TASK TO CARRY OUT:
Copy each line that includes the string "build" from the material into your answer.

---------------

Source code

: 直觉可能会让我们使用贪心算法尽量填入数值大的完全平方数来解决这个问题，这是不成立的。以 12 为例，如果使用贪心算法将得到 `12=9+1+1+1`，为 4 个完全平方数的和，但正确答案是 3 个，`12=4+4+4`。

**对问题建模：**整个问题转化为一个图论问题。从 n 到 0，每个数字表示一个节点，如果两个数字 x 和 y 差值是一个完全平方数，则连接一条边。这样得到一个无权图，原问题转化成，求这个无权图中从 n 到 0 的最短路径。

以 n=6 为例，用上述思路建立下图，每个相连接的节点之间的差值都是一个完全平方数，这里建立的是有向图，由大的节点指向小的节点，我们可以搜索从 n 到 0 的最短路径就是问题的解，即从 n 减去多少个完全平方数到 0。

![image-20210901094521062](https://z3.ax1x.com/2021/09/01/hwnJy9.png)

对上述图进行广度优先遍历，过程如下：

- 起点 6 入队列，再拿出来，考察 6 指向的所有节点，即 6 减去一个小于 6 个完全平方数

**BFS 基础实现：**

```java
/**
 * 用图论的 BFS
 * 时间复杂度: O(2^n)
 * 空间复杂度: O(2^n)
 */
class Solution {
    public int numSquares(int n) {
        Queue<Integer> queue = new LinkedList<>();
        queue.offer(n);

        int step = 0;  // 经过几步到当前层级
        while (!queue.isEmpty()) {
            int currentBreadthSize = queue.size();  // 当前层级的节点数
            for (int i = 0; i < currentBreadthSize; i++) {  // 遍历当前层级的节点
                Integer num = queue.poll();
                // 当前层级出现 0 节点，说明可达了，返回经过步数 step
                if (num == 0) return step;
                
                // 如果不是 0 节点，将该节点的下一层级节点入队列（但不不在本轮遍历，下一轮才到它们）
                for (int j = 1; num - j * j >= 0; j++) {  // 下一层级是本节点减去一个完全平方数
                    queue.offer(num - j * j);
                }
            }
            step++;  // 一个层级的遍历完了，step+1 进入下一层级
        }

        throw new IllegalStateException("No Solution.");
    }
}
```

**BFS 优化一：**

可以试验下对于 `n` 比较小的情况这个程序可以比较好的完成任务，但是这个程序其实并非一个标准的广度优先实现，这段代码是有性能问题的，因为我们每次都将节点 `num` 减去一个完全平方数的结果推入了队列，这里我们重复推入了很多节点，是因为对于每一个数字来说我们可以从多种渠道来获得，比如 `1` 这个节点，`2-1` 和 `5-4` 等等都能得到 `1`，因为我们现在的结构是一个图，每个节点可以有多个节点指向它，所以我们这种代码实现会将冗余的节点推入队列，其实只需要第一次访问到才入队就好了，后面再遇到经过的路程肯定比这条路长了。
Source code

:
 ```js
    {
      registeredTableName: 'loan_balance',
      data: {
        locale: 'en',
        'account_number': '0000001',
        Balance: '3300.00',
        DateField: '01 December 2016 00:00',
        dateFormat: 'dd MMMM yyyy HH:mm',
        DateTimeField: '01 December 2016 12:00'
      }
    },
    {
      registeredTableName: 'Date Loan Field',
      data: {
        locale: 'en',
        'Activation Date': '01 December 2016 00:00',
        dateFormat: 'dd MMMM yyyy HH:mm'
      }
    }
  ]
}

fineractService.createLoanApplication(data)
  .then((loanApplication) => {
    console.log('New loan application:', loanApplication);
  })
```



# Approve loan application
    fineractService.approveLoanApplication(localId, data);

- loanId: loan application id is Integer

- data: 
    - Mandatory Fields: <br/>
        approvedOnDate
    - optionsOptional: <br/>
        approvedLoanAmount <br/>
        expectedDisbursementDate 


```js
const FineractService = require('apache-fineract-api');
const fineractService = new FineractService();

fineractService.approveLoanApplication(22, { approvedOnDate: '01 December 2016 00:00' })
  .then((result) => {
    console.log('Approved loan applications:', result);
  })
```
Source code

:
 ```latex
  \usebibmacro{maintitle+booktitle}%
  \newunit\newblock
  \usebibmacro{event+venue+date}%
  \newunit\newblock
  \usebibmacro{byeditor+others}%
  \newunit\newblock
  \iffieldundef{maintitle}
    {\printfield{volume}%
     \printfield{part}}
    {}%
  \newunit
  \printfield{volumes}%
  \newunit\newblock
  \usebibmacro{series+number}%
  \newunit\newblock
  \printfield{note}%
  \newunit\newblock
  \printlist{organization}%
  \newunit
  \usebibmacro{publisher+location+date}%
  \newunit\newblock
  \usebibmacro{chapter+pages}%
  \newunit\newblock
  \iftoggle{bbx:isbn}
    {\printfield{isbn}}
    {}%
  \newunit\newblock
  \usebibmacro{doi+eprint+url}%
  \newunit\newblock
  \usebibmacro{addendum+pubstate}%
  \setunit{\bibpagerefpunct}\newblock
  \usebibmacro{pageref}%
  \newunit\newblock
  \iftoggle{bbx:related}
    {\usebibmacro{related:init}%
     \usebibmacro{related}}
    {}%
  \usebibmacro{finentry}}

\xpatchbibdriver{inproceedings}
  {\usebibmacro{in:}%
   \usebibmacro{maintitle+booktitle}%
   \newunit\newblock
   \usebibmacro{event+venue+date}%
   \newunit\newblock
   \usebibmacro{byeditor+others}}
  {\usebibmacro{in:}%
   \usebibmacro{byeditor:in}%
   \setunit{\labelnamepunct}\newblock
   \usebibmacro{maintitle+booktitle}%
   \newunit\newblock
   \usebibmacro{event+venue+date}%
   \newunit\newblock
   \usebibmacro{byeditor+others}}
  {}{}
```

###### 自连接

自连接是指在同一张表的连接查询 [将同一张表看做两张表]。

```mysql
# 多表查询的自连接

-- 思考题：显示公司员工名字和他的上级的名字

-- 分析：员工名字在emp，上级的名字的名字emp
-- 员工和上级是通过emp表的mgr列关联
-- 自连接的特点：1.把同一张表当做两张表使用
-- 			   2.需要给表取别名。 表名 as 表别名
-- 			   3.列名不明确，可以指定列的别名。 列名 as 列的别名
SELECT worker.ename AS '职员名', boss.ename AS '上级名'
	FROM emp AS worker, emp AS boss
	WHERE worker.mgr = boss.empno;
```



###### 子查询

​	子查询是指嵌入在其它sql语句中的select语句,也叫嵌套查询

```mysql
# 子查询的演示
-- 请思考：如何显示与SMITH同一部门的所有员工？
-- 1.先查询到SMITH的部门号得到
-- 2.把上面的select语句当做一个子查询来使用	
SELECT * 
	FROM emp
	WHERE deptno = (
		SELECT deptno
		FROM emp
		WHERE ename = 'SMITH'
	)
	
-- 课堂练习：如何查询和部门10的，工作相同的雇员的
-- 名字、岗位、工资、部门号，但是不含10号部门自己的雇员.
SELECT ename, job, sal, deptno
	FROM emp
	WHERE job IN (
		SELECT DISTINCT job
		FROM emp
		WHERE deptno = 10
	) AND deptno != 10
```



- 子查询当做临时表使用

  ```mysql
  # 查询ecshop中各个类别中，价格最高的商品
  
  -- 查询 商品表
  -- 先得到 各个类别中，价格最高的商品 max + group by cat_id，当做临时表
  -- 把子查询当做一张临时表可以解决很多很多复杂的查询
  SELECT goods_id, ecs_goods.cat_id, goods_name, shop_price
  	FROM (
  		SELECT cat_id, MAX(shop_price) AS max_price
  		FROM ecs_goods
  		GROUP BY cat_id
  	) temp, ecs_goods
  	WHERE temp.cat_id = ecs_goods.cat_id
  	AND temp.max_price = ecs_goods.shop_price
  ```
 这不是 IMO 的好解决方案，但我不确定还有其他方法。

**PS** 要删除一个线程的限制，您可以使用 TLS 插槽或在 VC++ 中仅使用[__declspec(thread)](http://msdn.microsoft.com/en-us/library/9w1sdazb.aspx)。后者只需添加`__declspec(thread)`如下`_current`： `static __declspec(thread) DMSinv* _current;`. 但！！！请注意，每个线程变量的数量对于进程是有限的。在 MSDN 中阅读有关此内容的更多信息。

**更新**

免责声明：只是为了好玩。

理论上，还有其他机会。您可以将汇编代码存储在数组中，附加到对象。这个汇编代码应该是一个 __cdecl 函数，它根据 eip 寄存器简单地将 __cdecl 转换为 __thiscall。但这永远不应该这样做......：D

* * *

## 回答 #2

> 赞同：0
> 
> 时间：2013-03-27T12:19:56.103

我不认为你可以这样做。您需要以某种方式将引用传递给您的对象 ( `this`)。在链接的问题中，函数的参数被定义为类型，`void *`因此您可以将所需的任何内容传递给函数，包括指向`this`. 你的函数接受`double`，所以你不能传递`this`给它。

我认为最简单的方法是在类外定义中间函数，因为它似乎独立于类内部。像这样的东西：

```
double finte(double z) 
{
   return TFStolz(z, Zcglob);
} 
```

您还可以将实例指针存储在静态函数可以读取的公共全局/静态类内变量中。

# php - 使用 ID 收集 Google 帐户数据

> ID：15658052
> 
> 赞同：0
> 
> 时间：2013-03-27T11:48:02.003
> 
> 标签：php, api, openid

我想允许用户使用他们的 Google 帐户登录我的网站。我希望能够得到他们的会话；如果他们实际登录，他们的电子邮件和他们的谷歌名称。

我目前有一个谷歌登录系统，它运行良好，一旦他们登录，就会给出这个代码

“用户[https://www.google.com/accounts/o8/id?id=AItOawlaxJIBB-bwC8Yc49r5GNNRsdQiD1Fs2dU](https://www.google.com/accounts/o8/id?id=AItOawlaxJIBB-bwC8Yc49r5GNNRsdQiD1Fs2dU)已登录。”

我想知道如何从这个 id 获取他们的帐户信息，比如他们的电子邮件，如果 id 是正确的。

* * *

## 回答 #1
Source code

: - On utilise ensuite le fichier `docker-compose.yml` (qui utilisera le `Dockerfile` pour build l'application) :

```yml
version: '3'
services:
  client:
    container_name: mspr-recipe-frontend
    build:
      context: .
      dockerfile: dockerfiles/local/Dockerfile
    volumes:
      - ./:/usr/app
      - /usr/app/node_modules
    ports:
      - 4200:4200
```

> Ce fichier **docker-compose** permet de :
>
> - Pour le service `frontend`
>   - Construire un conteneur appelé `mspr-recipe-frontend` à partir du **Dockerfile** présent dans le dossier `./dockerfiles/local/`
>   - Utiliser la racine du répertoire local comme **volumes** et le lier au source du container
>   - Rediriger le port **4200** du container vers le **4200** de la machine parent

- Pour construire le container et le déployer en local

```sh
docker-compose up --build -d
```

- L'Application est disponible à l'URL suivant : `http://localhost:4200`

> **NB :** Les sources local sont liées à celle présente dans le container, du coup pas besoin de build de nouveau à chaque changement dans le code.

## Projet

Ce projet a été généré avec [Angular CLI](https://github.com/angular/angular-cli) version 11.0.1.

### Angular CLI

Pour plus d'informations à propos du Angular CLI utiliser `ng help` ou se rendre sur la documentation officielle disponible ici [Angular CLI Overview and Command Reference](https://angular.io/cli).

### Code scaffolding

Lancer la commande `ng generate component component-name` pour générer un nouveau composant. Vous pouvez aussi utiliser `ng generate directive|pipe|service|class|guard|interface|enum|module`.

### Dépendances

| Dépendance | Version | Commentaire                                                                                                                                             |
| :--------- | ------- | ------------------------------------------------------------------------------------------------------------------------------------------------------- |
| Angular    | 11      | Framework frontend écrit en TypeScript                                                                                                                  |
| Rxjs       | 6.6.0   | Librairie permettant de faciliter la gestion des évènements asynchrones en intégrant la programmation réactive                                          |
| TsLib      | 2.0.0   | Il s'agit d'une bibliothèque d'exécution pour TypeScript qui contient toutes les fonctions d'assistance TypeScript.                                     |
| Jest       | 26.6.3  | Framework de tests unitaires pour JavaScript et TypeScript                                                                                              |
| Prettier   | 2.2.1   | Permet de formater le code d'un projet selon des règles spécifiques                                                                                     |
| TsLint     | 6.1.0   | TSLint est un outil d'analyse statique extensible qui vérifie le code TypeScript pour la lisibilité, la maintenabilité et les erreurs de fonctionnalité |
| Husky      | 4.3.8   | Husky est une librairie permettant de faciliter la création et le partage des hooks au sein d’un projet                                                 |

---------------

RESULT OF THIS EXERCISE:
: - On utilise ensuite le fichier `docker-compose.yml` (qui utilisera le `Dockerfile` pour build l'application) :
    build:
docker-compose up --build -d
> **NB :** Les sources local sont liées à celle présente dans le container, du coup pas besoin de build de nouveau à chaque changement dans le code.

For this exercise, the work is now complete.